* Work instruction *
Turn everything from the first of the lines below down to and including the line containing "47: (82, 540)" into a numbered list, skipping any blank lines. Leave the pictures out of the list.

* Records for this task *

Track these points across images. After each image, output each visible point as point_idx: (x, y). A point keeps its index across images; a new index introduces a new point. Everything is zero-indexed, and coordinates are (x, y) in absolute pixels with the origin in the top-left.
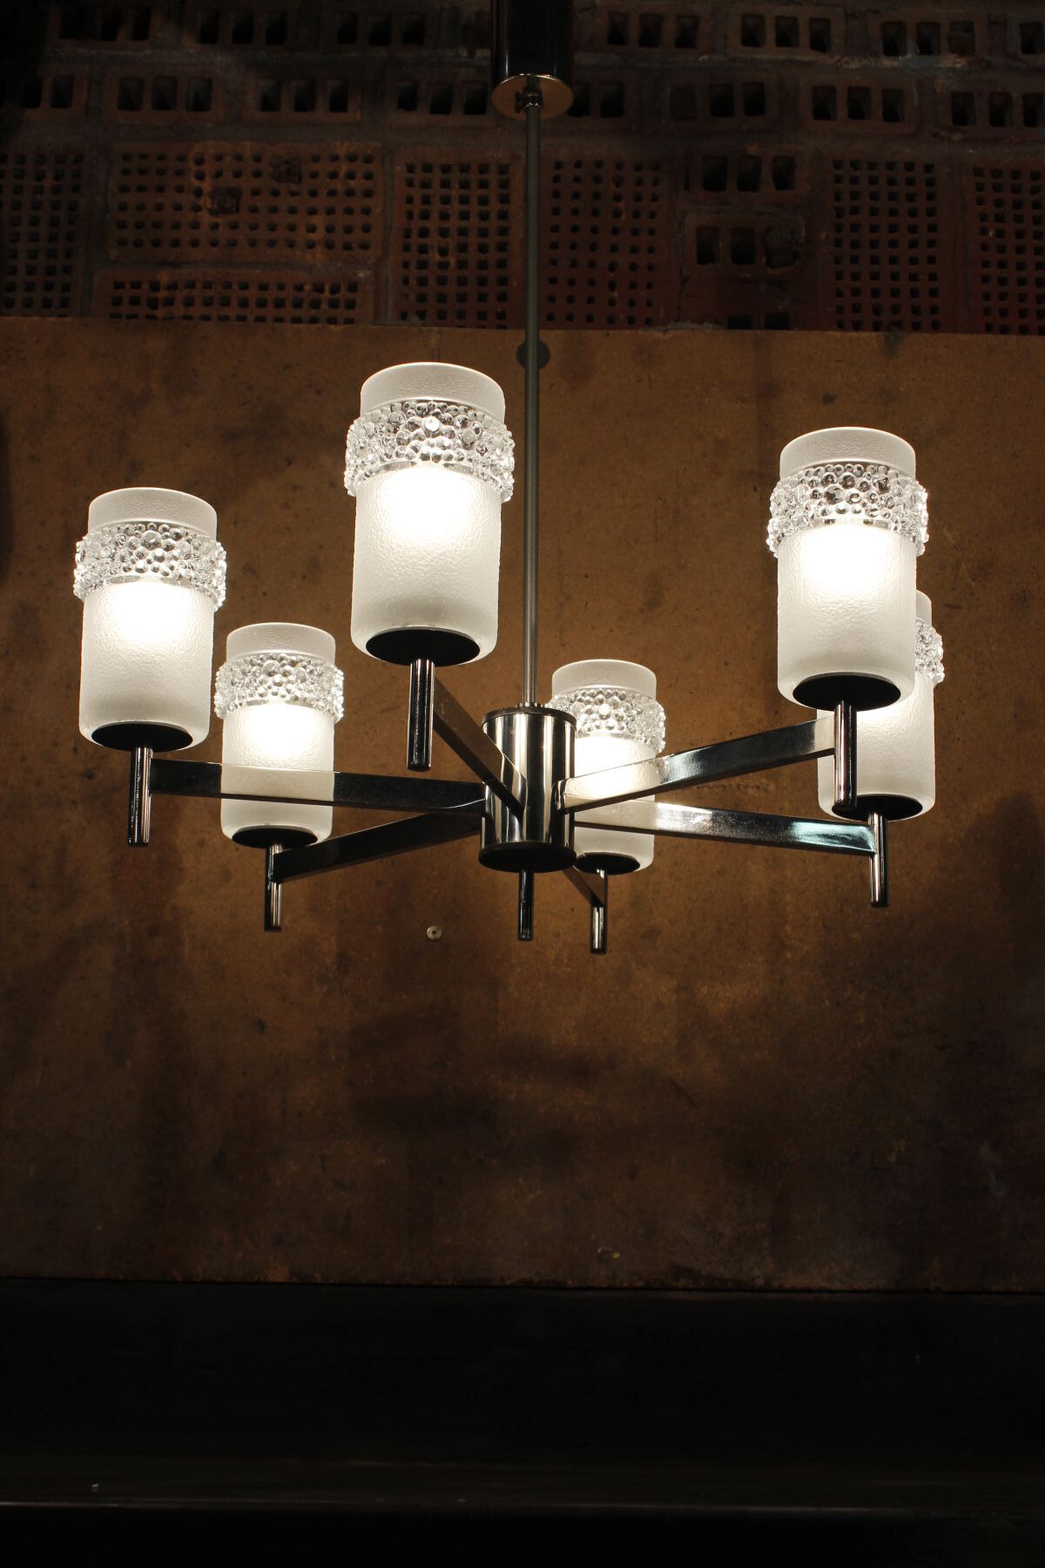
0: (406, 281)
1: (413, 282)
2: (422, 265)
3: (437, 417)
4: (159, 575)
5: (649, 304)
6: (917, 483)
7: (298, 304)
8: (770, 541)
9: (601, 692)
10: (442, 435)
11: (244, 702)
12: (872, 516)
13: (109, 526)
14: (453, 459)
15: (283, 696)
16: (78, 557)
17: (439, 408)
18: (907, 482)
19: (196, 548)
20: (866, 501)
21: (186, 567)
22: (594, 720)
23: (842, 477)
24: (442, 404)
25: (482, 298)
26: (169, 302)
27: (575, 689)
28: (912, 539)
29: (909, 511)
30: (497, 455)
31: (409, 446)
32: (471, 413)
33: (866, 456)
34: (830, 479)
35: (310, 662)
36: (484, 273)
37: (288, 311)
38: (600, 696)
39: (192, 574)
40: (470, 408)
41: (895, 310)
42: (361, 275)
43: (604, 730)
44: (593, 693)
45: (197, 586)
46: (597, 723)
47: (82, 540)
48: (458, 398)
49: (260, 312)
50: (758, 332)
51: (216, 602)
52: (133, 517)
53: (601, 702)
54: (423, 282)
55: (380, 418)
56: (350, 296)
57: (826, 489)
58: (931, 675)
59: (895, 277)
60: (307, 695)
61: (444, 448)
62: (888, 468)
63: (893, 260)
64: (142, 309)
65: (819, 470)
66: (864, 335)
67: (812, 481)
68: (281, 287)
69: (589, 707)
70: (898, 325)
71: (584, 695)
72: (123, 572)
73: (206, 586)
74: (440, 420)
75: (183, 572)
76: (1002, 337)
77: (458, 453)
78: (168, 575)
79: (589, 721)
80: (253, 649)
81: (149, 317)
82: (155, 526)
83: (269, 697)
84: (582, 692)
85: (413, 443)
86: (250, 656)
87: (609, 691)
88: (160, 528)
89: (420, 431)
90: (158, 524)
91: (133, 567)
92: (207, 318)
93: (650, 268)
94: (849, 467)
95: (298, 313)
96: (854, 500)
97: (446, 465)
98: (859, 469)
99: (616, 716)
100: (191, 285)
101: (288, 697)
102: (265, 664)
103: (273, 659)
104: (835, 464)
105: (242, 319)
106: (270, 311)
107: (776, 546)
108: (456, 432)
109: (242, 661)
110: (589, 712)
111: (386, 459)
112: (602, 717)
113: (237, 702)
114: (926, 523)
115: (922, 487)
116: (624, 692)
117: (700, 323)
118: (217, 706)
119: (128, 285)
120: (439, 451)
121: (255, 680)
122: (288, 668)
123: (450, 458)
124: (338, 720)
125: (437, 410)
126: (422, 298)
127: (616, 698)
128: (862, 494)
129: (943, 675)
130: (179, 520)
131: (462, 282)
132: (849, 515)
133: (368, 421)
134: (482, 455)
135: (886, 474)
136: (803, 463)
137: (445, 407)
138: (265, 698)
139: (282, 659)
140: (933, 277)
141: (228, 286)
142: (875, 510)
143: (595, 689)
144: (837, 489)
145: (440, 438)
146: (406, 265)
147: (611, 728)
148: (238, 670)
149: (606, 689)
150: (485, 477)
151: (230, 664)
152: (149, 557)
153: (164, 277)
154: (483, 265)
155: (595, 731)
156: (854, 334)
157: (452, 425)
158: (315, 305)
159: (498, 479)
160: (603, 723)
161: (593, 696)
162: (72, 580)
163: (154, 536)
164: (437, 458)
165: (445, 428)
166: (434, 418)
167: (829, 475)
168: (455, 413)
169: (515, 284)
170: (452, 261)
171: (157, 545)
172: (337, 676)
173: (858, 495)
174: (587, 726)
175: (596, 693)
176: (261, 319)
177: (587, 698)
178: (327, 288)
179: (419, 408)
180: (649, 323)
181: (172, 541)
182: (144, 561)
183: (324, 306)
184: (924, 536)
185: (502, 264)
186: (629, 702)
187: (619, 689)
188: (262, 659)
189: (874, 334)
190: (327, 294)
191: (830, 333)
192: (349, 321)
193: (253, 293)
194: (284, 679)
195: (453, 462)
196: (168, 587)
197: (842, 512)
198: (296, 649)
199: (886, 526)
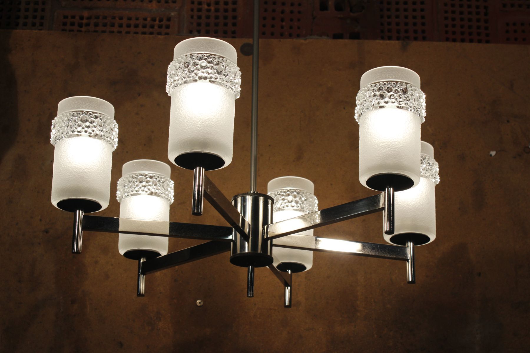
0: (192, 17)
1: (195, 17)
2: (200, 10)
3: (206, 61)
4: (87, 134)
5: (299, 28)
6: (421, 90)
7: (144, 26)
8: (356, 117)
9: (288, 191)
10: (208, 68)
11: (129, 194)
12: (400, 104)
13: (66, 113)
14: (213, 78)
15: (146, 192)
16: (52, 127)
17: (207, 56)
18: (416, 90)
19: (104, 123)
20: (397, 97)
21: (99, 131)
22: (285, 203)
23: (386, 87)
24: (208, 55)
25: (226, 25)
26: (88, 25)
27: (277, 189)
28: (418, 115)
29: (417, 102)
30: (233, 77)
31: (194, 73)
32: (221, 59)
33: (397, 79)
34: (381, 89)
35: (158, 176)
36: (226, 14)
37: (140, 29)
38: (288, 192)
39: (102, 133)
40: (221, 57)
41: (406, 31)
42: (172, 14)
43: (290, 207)
44: (285, 191)
45: (105, 139)
46: (287, 204)
47: (54, 119)
48: (215, 52)
49: (128, 29)
50: (346, 40)
51: (113, 147)
52: (77, 109)
53: (289, 195)
54: (200, 17)
55: (181, 61)
56: (168, 23)
57: (379, 93)
58: (434, 180)
59: (406, 17)
60: (157, 191)
61: (209, 74)
62: (407, 84)
63: (406, 10)
64: (76, 28)
65: (376, 85)
66: (393, 42)
67: (373, 90)
68: (137, 19)
69: (283, 197)
70: (407, 38)
71: (281, 192)
72: (71, 132)
73: (109, 139)
74: (207, 61)
75: (98, 133)
76: (453, 43)
77: (215, 76)
78: (91, 134)
79: (283, 204)
80: (133, 171)
81: (78, 31)
82: (86, 113)
83: (140, 192)
84: (280, 191)
85: (195, 71)
86: (132, 174)
87: (292, 190)
88: (88, 114)
89: (198, 66)
90: (88, 112)
91: (76, 130)
92: (104, 32)
93: (299, 12)
94: (390, 83)
95: (145, 30)
96: (392, 97)
97: (210, 81)
98: (394, 84)
99: (295, 201)
100: (97, 17)
101: (149, 192)
102: (139, 178)
103: (142, 175)
104: (383, 82)
105: (120, 32)
106: (132, 29)
107: (359, 119)
108: (214, 67)
109: (129, 176)
110: (283, 200)
111: (183, 79)
112: (289, 201)
113: (126, 194)
114: (425, 108)
115: (423, 92)
116: (299, 191)
117: (321, 36)
118: (117, 196)
119: (69, 17)
120: (206, 75)
121: (134, 185)
122: (149, 179)
123: (211, 78)
124: (172, 203)
125: (206, 57)
126: (199, 25)
127: (295, 193)
128: (395, 95)
129: (439, 180)
130: (97, 110)
131: (217, 18)
132: (390, 104)
133: (176, 63)
134: (226, 76)
135: (406, 86)
136: (370, 82)
137: (209, 56)
138: (138, 193)
139: (146, 175)
140: (423, 17)
141: (114, 18)
142: (401, 101)
143: (287, 189)
144: (384, 93)
145: (207, 69)
146: (192, 10)
147: (293, 207)
148: (127, 180)
149: (291, 189)
150: (228, 87)
151: (123, 178)
152: (83, 126)
153: (86, 14)
154: (226, 11)
155: (286, 208)
156: (388, 42)
157: (213, 64)
158: (152, 27)
159: (233, 88)
160: (289, 204)
161: (285, 192)
162: (50, 137)
163: (86, 117)
164: (205, 78)
165: (209, 65)
166: (204, 61)
167: (381, 87)
168: (214, 59)
169: (240, 19)
170: (213, 8)
171: (86, 121)
172: (171, 183)
173: (394, 95)
174: (282, 206)
175: (286, 191)
176: (128, 33)
177: (283, 193)
178: (157, 19)
179: (198, 57)
180: (298, 36)
181: (93, 119)
182: (81, 128)
183: (156, 27)
184: (424, 114)
185: (234, 10)
186: (301, 195)
187: (297, 190)
188: (137, 175)
189: (397, 42)
190: (157, 22)
191: (378, 41)
192: (167, 34)
193: (125, 21)
194: (147, 184)
195: (213, 80)
196: (91, 138)
197: (386, 103)
198: (153, 171)
199: (407, 109)
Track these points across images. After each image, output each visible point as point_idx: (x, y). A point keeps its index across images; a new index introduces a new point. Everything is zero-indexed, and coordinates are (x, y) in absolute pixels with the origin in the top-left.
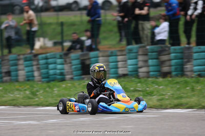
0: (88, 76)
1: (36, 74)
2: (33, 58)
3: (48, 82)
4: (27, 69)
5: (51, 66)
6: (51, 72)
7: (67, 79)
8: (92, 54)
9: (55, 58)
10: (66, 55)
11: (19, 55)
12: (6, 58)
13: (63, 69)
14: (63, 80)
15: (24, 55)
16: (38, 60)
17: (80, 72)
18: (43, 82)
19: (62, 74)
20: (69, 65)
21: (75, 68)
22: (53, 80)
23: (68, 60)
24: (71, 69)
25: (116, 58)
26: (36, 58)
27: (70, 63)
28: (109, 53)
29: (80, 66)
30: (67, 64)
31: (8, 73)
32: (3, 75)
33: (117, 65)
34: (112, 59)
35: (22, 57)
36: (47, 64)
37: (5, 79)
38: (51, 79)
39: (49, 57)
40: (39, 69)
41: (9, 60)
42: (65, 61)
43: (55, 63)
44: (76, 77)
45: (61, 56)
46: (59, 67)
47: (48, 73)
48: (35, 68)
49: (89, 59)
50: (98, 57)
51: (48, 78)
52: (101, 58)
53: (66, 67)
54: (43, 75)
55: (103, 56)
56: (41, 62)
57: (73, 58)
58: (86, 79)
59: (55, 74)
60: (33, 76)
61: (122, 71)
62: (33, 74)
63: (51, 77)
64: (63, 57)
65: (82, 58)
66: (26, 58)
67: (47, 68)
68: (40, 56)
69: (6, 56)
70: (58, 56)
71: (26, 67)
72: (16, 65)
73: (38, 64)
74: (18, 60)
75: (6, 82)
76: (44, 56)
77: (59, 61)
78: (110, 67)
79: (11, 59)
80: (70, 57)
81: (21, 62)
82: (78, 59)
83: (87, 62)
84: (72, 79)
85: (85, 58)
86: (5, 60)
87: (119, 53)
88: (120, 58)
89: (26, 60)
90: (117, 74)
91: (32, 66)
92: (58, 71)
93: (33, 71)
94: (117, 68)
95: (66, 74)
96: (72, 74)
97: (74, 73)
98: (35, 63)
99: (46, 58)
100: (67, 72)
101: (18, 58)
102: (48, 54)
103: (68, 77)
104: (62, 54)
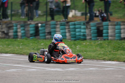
0: (101, 38)
1: (67, 34)
2: (66, 24)
3: (75, 40)
4: (62, 31)
5: (77, 30)
6: (77, 34)
7: (87, 39)
8: (104, 23)
9: (80, 24)
10: (88, 23)
11: (57, 22)
12: (48, 23)
13: (85, 32)
14: (85, 39)
15: (60, 21)
16: (69, 26)
17: (96, 35)
18: (72, 40)
19: (84, 35)
20: (89, 30)
21: (93, 32)
22: (78, 39)
23: (88, 27)
24: (90, 32)
25: (120, 27)
26: (68, 24)
27: (90, 28)
28: (115, 23)
29: (96, 31)
30: (88, 29)
31: (50, 33)
32: (46, 34)
33: (120, 31)
34: (117, 27)
35: (59, 23)
36: (75, 28)
37: (47, 37)
38: (77, 38)
39: (76, 24)
40: (69, 31)
41: (50, 25)
42: (87, 27)
43: (80, 28)
44: (93, 38)
45: (84, 23)
46: (82, 30)
47: (75, 34)
48: (67, 30)
49: (103, 26)
50: (108, 25)
51: (75, 37)
52: (110, 26)
53: (87, 31)
54: (72, 36)
55: (111, 25)
56: (71, 27)
57: (91, 25)
58: (99, 40)
59: (80, 35)
60: (66, 36)
61: (123, 35)
62: (65, 34)
63: (77, 37)
64: (85, 24)
65: (98, 26)
66: (61, 23)
67: (75, 31)
68: (71, 23)
69: (49, 21)
70: (82, 24)
71: (61, 29)
72: (55, 28)
73: (69, 28)
74: (56, 25)
75: (48, 39)
76: (73, 23)
77: (83, 27)
78: (116, 32)
79: (52, 24)
80: (90, 25)
81: (58, 26)
82: (95, 26)
83: (101, 29)
84: (91, 39)
85: (100, 26)
86: (48, 24)
87: (122, 24)
88: (122, 27)
89: (61, 25)
90: (120, 37)
91: (65, 29)
92: (82, 33)
93: (65, 33)
94: (121, 33)
95: (87, 35)
96: (91, 36)
97: (92, 35)
98: (67, 27)
99: (75, 25)
100: (88, 34)
101: (57, 23)
102: (76, 22)
103: (88, 37)
104: (85, 22)
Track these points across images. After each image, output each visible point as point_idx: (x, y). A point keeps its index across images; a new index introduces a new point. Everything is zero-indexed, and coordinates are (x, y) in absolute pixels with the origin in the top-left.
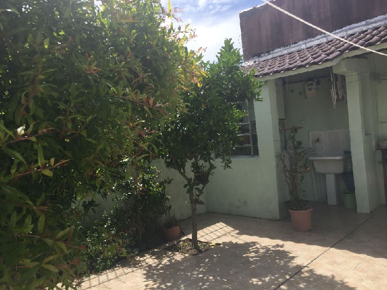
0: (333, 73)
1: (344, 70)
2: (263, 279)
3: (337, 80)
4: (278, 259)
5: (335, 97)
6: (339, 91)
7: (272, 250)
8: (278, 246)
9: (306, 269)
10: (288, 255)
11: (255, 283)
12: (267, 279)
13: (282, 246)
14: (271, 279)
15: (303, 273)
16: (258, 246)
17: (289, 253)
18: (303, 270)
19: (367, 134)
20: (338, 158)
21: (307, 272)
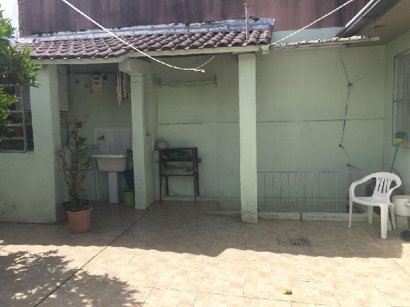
0: (119, 71)
1: (130, 69)
2: (29, 292)
3: (122, 78)
4: (49, 267)
5: (119, 95)
6: (124, 90)
7: (43, 258)
8: (50, 252)
9: (80, 272)
10: (62, 260)
11: (18, 298)
12: (34, 291)
13: (55, 252)
14: (39, 290)
15: (76, 277)
16: (27, 255)
17: (63, 257)
18: (76, 274)
19: (147, 135)
20: (121, 156)
21: (81, 275)
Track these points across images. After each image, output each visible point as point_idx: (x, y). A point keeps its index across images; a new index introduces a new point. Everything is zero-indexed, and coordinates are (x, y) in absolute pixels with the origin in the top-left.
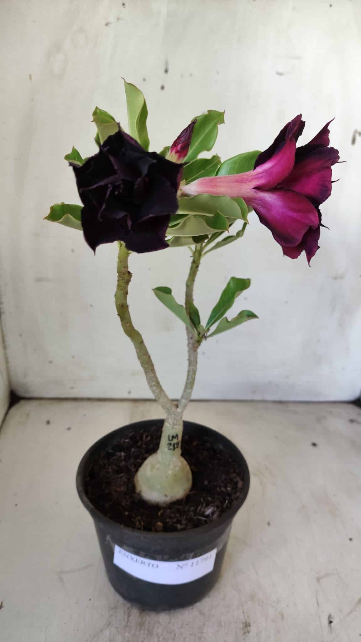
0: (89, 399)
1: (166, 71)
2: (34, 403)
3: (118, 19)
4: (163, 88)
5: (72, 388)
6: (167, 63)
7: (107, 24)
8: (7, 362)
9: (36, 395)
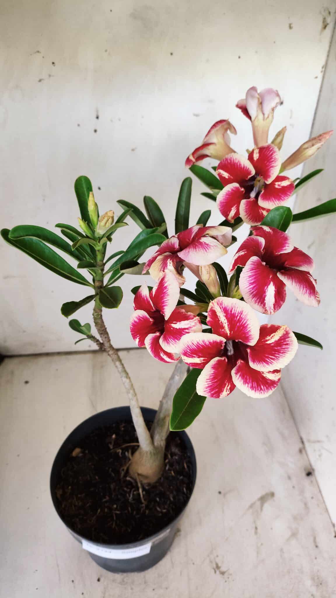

* Answer box *
1. Track these points across images. After each image, output each visible point as point_idx: (x, y). A point keeps its index across images; a new index introduces a new point. Everything is zero-indexed, and coordinates are (x, y) in absolute pixels with the origin in the top-left.
2. 0: (406, 281)
3. 1: (413, 282)
4. 2: (422, 265)
5. 3: (437, 417)
6. 4: (159, 575)
7. 5: (649, 304)
8. 6: (917, 483)
9. 7: (298, 304)
10. 8: (770, 541)
11. 9: (601, 692)
12. 10: (442, 435)
13. 11: (244, 702)
14. 12: (872, 516)
15. 13: (109, 526)
16. 14: (453, 459)
17. 15: (283, 696)
18. 16: (78, 557)
19. 17: (439, 408)
20. 18: (907, 482)
21. 19: (196, 548)
22. 20: (866, 501)
23. 21: (186, 567)
24. 22: (594, 720)
25. 23: (842, 477)
26. 24: (442, 404)
27. 25: (482, 298)
28. 26: (169, 302)
29. 27: (575, 689)
30. 28: (912, 539)
31. 29: (909, 511)
32. 30: (497, 455)
33. 31: (409, 446)
34. 32: (471, 413)
35. 33: (866, 456)
36. 34: (830, 479)
37. 35: (310, 662)
38. 36: (484, 273)
39. 37: (288, 311)
40. 38: (600, 696)
41. 39: (192, 574)
42. 40: (470, 408)
43. 41: (895, 310)
44. 42: (361, 275)
45. 43: (604, 730)
46. 44: (593, 693)
47. 45: (197, 586)
48. 46: (597, 723)
49. 47: (82, 540)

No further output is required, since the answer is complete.